# Did I get a good deal?



## SGTRick1775 (May 7, 2008)

I recently puchased a S&W Airwieght .38 special revolver with laser grips for 550 bucks. The finish on it is so-so, you can tell it was a carried piece.


I did some research before I bought it but now finding some cheaper ones on gunbroker.


Was this a fair price?


----------



## DevilsJohnson (Oct 21, 2007)

Gunbroker has sellers from all over so you might want to see if you can narrow it to as close to you as possible. I see those around here though around 425.00


----------



## BeefyBeefo (Jan 30, 2008)

If you like it, you shoot it well, and you plan on keeping it for a long time to come, then I'd say you got a good deal. :smt023

-Jeff-


----------



## DevilsJohnson (Oct 21, 2007)

Very true...and anything with S&W Is going to hold to increase in value


----------



## SGTRick1775 (May 7, 2008)

DevilsJohnson said:


> Very true...and anything with S&W Is going to hold to increase in value


Good news, I'm in the central florida area and prices can be a little high here. The guy did throw in 3 boxes of ammo and a cheap-o holster. The fiance really wanted it.

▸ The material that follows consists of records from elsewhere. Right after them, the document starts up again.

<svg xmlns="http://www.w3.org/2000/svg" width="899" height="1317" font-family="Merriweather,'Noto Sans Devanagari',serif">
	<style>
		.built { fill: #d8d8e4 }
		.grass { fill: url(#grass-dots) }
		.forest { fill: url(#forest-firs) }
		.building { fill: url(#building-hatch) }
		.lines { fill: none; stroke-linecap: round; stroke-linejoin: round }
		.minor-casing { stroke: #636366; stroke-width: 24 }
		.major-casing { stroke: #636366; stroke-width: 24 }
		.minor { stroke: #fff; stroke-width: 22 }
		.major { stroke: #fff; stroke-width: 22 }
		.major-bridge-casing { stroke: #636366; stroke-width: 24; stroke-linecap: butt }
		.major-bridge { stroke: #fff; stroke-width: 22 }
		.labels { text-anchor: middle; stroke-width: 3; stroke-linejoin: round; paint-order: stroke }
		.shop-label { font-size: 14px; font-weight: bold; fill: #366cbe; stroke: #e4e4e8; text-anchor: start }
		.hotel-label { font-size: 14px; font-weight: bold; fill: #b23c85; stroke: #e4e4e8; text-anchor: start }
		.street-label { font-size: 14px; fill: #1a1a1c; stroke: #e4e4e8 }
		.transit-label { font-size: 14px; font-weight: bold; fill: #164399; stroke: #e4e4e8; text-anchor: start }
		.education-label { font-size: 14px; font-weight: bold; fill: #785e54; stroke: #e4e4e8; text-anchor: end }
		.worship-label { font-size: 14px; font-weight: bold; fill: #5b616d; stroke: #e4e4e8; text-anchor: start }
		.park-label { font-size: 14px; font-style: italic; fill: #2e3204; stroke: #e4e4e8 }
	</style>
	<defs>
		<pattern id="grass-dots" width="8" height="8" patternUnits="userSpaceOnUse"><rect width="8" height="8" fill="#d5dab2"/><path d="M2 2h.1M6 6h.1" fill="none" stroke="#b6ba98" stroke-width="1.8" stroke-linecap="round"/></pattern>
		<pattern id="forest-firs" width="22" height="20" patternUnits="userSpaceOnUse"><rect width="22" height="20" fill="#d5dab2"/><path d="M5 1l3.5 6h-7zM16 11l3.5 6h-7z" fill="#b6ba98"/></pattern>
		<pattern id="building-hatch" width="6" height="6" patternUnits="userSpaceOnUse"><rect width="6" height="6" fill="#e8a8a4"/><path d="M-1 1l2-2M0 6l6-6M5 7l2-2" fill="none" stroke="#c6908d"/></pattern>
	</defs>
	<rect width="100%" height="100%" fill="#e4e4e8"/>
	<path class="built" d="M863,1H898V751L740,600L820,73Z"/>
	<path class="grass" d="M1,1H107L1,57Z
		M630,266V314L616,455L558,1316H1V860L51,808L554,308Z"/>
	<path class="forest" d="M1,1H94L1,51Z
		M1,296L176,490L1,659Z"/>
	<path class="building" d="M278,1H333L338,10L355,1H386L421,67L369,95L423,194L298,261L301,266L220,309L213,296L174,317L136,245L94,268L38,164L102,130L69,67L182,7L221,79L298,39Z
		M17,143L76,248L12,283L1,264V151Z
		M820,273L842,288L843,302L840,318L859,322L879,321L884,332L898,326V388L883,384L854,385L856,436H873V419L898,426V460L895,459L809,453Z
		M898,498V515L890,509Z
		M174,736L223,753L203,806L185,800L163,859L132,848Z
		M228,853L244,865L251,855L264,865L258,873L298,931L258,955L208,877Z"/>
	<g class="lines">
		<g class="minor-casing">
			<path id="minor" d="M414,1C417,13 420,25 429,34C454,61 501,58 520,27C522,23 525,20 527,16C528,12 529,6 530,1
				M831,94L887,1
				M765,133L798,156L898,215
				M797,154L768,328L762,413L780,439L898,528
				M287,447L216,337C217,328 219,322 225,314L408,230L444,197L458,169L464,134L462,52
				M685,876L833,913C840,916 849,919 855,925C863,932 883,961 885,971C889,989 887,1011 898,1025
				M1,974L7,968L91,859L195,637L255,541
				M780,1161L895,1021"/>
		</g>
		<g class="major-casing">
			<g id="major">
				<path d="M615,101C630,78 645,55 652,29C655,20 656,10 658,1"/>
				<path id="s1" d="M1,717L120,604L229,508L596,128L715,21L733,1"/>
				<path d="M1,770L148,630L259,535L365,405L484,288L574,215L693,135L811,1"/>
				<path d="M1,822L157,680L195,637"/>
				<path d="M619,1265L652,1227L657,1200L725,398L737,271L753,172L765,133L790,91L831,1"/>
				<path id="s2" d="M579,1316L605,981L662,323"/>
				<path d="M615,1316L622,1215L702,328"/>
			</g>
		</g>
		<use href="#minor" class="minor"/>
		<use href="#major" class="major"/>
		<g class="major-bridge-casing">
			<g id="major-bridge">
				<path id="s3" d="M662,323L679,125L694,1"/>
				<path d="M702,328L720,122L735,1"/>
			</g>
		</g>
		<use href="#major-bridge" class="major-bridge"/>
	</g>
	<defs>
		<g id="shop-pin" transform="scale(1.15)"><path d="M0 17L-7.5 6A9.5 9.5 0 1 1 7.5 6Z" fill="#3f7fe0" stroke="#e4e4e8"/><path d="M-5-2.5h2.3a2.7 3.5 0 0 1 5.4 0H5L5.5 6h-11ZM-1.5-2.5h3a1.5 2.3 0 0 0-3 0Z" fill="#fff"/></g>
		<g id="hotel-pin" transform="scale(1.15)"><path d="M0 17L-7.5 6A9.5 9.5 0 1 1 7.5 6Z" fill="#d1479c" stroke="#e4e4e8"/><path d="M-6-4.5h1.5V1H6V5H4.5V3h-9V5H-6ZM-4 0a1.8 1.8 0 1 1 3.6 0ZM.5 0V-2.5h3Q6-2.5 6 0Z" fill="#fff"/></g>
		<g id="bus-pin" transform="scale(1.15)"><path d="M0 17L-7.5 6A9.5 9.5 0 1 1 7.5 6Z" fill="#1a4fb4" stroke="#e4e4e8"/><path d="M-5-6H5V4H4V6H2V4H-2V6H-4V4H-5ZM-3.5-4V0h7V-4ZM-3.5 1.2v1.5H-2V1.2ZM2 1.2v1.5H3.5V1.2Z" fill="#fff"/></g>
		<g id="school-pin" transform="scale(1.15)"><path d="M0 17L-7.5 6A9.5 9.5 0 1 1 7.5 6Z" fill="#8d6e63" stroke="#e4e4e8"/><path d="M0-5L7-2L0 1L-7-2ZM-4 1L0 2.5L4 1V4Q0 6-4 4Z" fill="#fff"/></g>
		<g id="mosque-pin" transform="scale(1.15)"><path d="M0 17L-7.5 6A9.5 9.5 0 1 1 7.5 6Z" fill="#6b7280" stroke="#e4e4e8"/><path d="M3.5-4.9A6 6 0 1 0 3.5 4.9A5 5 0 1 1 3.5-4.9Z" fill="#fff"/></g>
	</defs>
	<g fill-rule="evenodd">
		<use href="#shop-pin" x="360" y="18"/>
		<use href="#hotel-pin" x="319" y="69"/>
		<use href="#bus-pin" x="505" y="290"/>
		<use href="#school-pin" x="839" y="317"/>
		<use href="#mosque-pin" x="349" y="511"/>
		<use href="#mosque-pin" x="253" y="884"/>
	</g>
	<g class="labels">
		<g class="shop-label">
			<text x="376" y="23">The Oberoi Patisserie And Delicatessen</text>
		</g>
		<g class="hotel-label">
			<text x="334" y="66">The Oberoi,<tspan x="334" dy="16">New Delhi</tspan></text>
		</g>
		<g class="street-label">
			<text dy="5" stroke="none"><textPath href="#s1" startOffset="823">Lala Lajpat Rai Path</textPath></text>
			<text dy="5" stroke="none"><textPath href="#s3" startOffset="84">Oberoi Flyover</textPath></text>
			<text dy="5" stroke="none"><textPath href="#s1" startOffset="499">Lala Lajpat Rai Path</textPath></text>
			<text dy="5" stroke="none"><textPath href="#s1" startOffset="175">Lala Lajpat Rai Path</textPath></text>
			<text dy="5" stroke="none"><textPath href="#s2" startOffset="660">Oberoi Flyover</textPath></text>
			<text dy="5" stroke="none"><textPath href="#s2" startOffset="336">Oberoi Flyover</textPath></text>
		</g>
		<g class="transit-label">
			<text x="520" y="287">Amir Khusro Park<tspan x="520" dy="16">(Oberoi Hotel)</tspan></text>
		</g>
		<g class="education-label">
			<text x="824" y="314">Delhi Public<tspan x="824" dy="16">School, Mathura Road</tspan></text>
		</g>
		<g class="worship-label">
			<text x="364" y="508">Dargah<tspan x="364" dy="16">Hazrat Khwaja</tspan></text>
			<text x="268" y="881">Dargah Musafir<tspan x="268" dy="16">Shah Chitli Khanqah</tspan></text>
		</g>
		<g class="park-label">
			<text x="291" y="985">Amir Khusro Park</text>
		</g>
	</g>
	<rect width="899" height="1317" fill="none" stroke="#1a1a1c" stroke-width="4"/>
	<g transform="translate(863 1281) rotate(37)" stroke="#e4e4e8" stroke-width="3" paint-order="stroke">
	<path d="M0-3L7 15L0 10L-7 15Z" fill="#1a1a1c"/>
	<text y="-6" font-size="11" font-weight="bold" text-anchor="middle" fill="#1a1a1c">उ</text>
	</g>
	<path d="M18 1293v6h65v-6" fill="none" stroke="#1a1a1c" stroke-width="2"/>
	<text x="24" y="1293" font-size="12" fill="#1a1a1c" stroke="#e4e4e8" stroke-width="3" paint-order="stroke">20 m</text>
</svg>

And now that shes got a gun, shes always wanting to go to the range or read guns & ammo magazines with me. So in that case it was a worthwile investment.

Now if only I could talk her into getting a Harley.:smt082


----------



## BigMatt (Sep 4, 2008)

You dont want a Harley, you will spend all your extra money working on that POS, I am a Sales and Finance Manager at the Third largeast Honda dealer in the Southern Region Let me fix you up with a VTX1800 for less then 9000 bucks!


----------



## kev74 (Mar 22, 2008)

+1 for the Hondas! I've got a 70 and a 71 CB750 that just won't quit! :smt023


----------



## DevilsJohnson (Oct 21, 2007)

SGTRick1775 said:


> Good news, I'm in the central florida area and prices can be a little high here. The guy did throw in 3 boxes of ammo and a cheap-o holster. The fiance really wanted it.
> 
> And now that shes got a gun, shes always wanting to go to the range or read guns & ammo magazines with me. So in that case it was a worthwile investment.
> 
> Now if only I could talk her into getting a Harley.:smt082


Well with the addons and where you are at I'd say you did OK then for sure. Great job getting the little woman wanting to shoot. My wife is not a big gun person. she keeps telling me that she would rather use a knife. These dang Ky native American women are a rough bunch sometimes..lol

As for the Harley? Good luck..heh I miss riding more every time I see a real nice bike on the road. Dang back of mine would let me do it near as much as I'd like so I just keep looking. i do like the look of those Victory bikes a lot. I had a couple Harleys..I liked them pretty well. My first bike was an old Honda CB 350, I loved that bike until I got a good one..A Triumph Bonniville :smt023 There's just noting like getting out there and stretching one of those bad cats out..Bikes in general. whatever someone likes makes it the one to have.:smt033


----------



## BeefyBeefo (Jan 30, 2008)

+2 on the Honda...2005 VTX1300C and LOVE it!

-Jeff-


----------



## SGTRick1775 (May 7, 2008)

BeefyBeefo said:


> +2 on the Honda...2005 VTX1300C and LOVE it!
> 
> -Jeff-


I ride a V-Rod and it's my baby, it is fuel injected, liquid cooled so no problems like the air head harleys, I love it and would have no other bike, as for her wanting to ride I guess I'm just going to have to settle for her wanting to shoot which is fine by me.:smt023


----------



## roc2283 (Oct 29, 2008)

+1 for non-Harley

They do make some nice looking bikes, but for what you pay for them (including the mark-ups that most dealers have) they're just not worth it... to me at least. I picked up a Yamaha Warrior in June to replace a Kawasaki Vulcan and couldn't be happier.


----------



## Deltaboy1984 (Jun 1, 2008)

You got a good deal.


----------